Japanese editions of physical music records
Japanese editions, Japanese versions, or Japanese imports are domestic pressings of foreign-released records and CDs in Japan. Most Western music sold in Japan is pressed and distributed domestically. These releases typically feature one or more bonus tracks not included on standard pressings of the same record elsewhere. These extra tracks are often unique songs that are entirely exclusive to the Japanese release, but they can also be remixes or demo recordings of songs already on the record, or non-album singles that did not previously get a physical release. Additionally, these Japanese editions often include liner notes and translations of the lyrics into Japanese. Because of the bonus content and geographic confinement, these editions are more highly sought after by record collectors.
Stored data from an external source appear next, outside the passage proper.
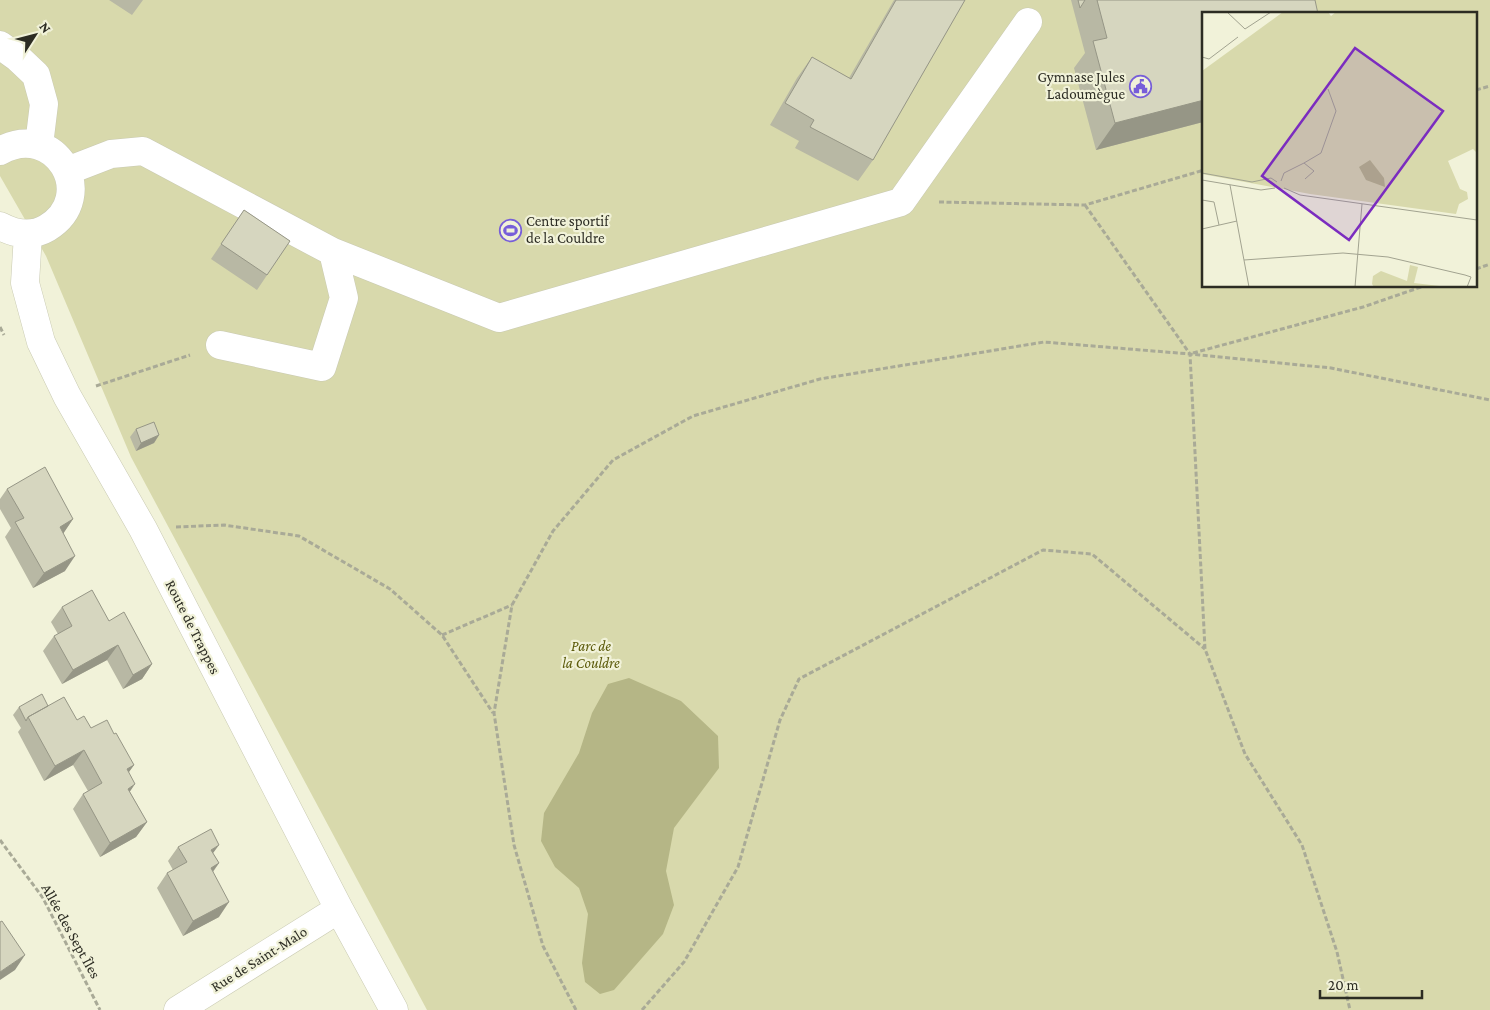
<svg xmlns="http://www.w3.org/2000/svg" width="1490" height="1010" font-family="'Crimson Pro',serif">
<style>
.green{fill:#d8d9ac;fill-rule:evenodd}
.water{fill:#b5b686}
.lines{fill:none;stroke-linecap:round;stroke-linejoin:round}
.minor-casing{stroke:#c9cab2;stroke-width:29}
.path{stroke:#a9aa97;stroke-width:3;stroke-dasharray:5 2.5;stroke-linecap:butt}
.minor{stroke:#fff;stroke-width:28}
.wall{fill:#b8b8a4}
.shaded-wall{fill:#969686}
.building{fill:#d6d6bf;stroke:#969686}
.labels{text-anchor:middle;stroke-width:4.5;stroke-linejoin:round;paint-order:stroke}
.poi-label{font-size:15px;fill:#2c2c23;stroke:#f1f2d9;text-anchor:end}
.street-label{font-size:15px;fill:#2c2c23;stroke:#f1f2d9}
.park-label{font-size:15px;font-style:italic;fill:#5c5b0b;stroke:#f1f2d9}
.inset-road{fill:none;stroke:#a2a390;stroke-width:1}
.view{fill:#7b2cbf;fill-opacity:0.15;stroke:#7b2cbf;stroke-width:2.5}
.inset-edge{fill:none;stroke:#2c2c23;stroke-width:2.5}
</style>
<rect width="100%" height="100%" fill="#f1f2d9"/>
<path class="green" d="M0,0H1490V1010H427L131,457L46,256L0,176ZM1204,14H1476V286H1204Z"/>
<path class="water" d="M629,678L681,701L718,736L719,768L674,828L666,871L674,905L663,934L614,990L600,994L585,982L582,963L588,914L579,888L555,867L541,841L544,813L579,753L592,713L608,684Z"/>
<g class="lines">
<defs>
<path id="minor" d="M0,45L18,58L36,75L44,104L39,145
M0,151C55,120 100,196 47,228C32,237 15,234 0,226
M67,171L111,154L143,151L333,252L344,298L322,367L220,345
M28,234L25,283L41,342L67,396L143,529L339,909L394,1010
M333,252L499,318L901,202L1028,22
M178,1010L339,909"/>
</defs>
<use href="#minor" class="minor-casing"/>
<path class="path" d="M1476,90L1490,86
M939,202L1085,205L1204,170
M1085,205L1190,354L1205,649L1245,754L1302,845L1337,952L1350,1010
M1476,269L1490,264
M0,327L4,335
M1193,353L1363,307L1424,286
M96,386L190,355
M176,527L224,525L299,536L390,589L442,635L493,713
M442,635L512,605
M0,840L43,898L100,1010
M576,1010L543,946L514,845L494,713L512,605L553,531L613,460L693,416L820,379L1044,342L1190,354L1331,368L1490,400
M642,1010L684,962L738,867L780,720L799,679L1043,550L1092,554L1205,649"/>
<use href="#minor" class="minor"/>
</g>
<path class="wall" d="M109,0H143L132,15Z
M894,0H965L873,160L858,181L795,148L799,141L770,125L797,78L812,57L849,78Z
M1071,0H1315L1204,14V121L1203,122L1096,150L1074,68L1085,53Z
M244,210L290,241L257,290L211,259Z
M136,429L159,435L154,443L136,451L130,437Z
M7,489L73,519L63,533L65,571L33,588L5,537L11,528L0,509V499Z
M62,607L109,621L152,664L142,679L123,689L107,660L62,684L43,651L54,636L58,634L51,622Z
M48,706L91,728L114,734L134,765L129,772L130,792L147,822L136,837L100,857L73,809L83,794L88,791L73,765L44,781L18,732L21,728L13,715L19,707Z
M178,847L213,853L219,863L213,872L219,917L183,936L157,888L167,873L173,870L168,861Z"/>
<path class="shaded-wall" d="M1204,98V121L1203,122L1096,150L1115,123Z
M159,435L154,443L136,451L141,443Z
M73,519L63,534L60,527Z
M75,556L65,571L33,588L44,573Z
M118,645L107,660L62,684L73,670Z
M152,664L142,679L123,689L133,675Z
M84,750L73,765L44,781L55,766Z
M134,765L123,780L127,769Z
M135,784L125,799L128,789Z
M147,822L136,837L100,857L110,843Z
M219,845L208,860L211,850Z
M219,863L208,878L211,868Z
M229,902L219,917L183,936L193,921Z
M25,955L15,970L0,980V972Z"/>
<path class="building" d="M896,0H965L873,160L810,127L814,120L785,103L812,57L851,79Z
M1078,0H1085L1080,8Z
M1097,0H1315L1318,14H1204V100L1115,123L1093,41L1107,38Z
M244,210L290,241L267,275L221,244Z
M154,422L159,435L141,443L136,429Z
M45,467L73,519L60,527L75,556L44,573L15,522L24,518L7,489Z
M92,590L109,621L124,612L152,664L133,675L118,645L73,670L54,636L72,626L62,607Z
M42,694L48,706L28,717L26,721L19,707Z
M64,697L77,720L84,716L91,728L107,720L114,734L116,733L134,765L127,769L135,784L128,789L147,822L110,843L83,794L102,783L84,750L55,766L28,717Z
M211,829L219,845L211,850L219,863L211,868L229,902L193,921L167,873L187,862L178,847Z
M2,921L25,955L0,972V922Z"/>
<defs>
<symbol id="civic-ring" viewBox="-11 -11 22 22"><circle r="9.5" fill="#f1f2d9" stroke="#775ed9" stroke-width="1.5"/><path d="M-.6-6.5H3V-4.5H.6V-3L4-1V1h2V6H-6V1h2V-1L-.6-3ZM-1.2 2.5V6h2.4V2.5Z" fill="#775ed9"/></symbol>
<symbol id="stadium-ring" viewBox="-11 -11 22 22"><circle r="9.5" fill="#f1f2d9" stroke="#775ed9" stroke-width="1.5"/><path d="M0-5a6.5 5 0 1 0 0 10a6.5 5 0 1 0 0-10ZM-3.5-1.8h7v3.6h-7Z" fill="#775ed9"/></symbol>
</defs>
<g fill-rule="evenodd">
<use href="#civic-ring" x="1128" y="74" width="25" height="25"/>
<use href="#stadium-ring" x="498" y="218" width="25" height="25"/>
</g>
<g class="labels">
<g class="poi-label">
<text x="1125" y="82">Gymnase Jules<tspan x="1125" dy="17">Ladoumègue</tspan></text>
<text x="526" y="226" text-anchor="start">Centre sportif<tspan x="526" dy="17">de la Couldre</tspan></text>
</g>
<g class="street-label">
<text transform="translate(193 627) rotate(63)" y="5">Route de Trappes</text>
<text transform="translate(71 931) rotate(61)" y="5">Allée des Sept Îles</text>
<text transform="translate(259 959) rotate(-32)" y="5">Rue de Saint-Malo</text>
</g>
<g class="park-label">
<text x="591" y="651">Parc de<tspan x="591" dy="17">la Couldre</tspan></text>
</g>
</g>
<g transform="translate(1202 12)">
<rect width="275" height="275" fill="#f1f2d9"/>
<path d="M81,0H126L129,4L134,0H275V141L271,137L246,149L258,177L265,180L266,187L257,192L254,202L108,182L0,162V59ZM208,253L216,255L212,271L246,275H172L170,272L171,264L179,259L205,269Z" fill="#d8d9ac"/>
<path d="M168,148L182,166L183,175L164,168L157,155Z" fill="#b5b686"/>
<path class="inset-road" d="M25,0L43,17L69,0M0,45L7,47L36,25M102,151L119,141L134,99L126,77M0,161L50,170L69,166L75,170M0,168L59,178L73,176M79,169L82,161L102,151L112,159L103,167M28,173L47,275M82,176L98,183L275,208M0,188L12,190L17,213M0,217L35,209M42,248L141,241L186,245L263,263L269,265L265,275M153,275L160,192"/>
<path class="view" d="M153,36L241,99L147,228L60,164Z"/>
<rect width="275" height="275" class="inset-edge"/>
</g>
<g transform="translate(35 35) rotate(54)" stroke="#f1f2d9" stroke-width="4" paint-order="stroke">
<path d="M0-4L9 19L0 12L-9 19Z" fill="#2c2c23"/>
<text y="-8" font-size="14" font-weight="bold" text-anchor="middle" fill="#2c2c23">N</text>
</g>
<path d="M1320 990v8h102v-8" fill="none" stroke="#2c2c23" stroke-width="2.5"/>
<text x="1328" y="990" font-size="15" fill="#2c2c23" stroke="#f1f2d9" stroke-width="4" paint-order="stroke">20 m</text>
</svg>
The Japanese edition of a record can be visually distinguished by the addition of a cardboard obi, which is usually folded over the left side of the cover. In this context, these obi are commonly called spine cards in English, particularly by collectors.

== Rationale ==
In Japan, the cost of manufacturing CDs and vinyl records can be up to 30–40 percent higher than overseas. As a result, it is usually less expensive for Japanese buyers to import records from elsewhere rather than purchasing domestically produced versions. To incentivize domestic shoppers to buy physical releases manufactured in Japan, record labels often add extra tracks that are not available on the standard edition sold elsewhere.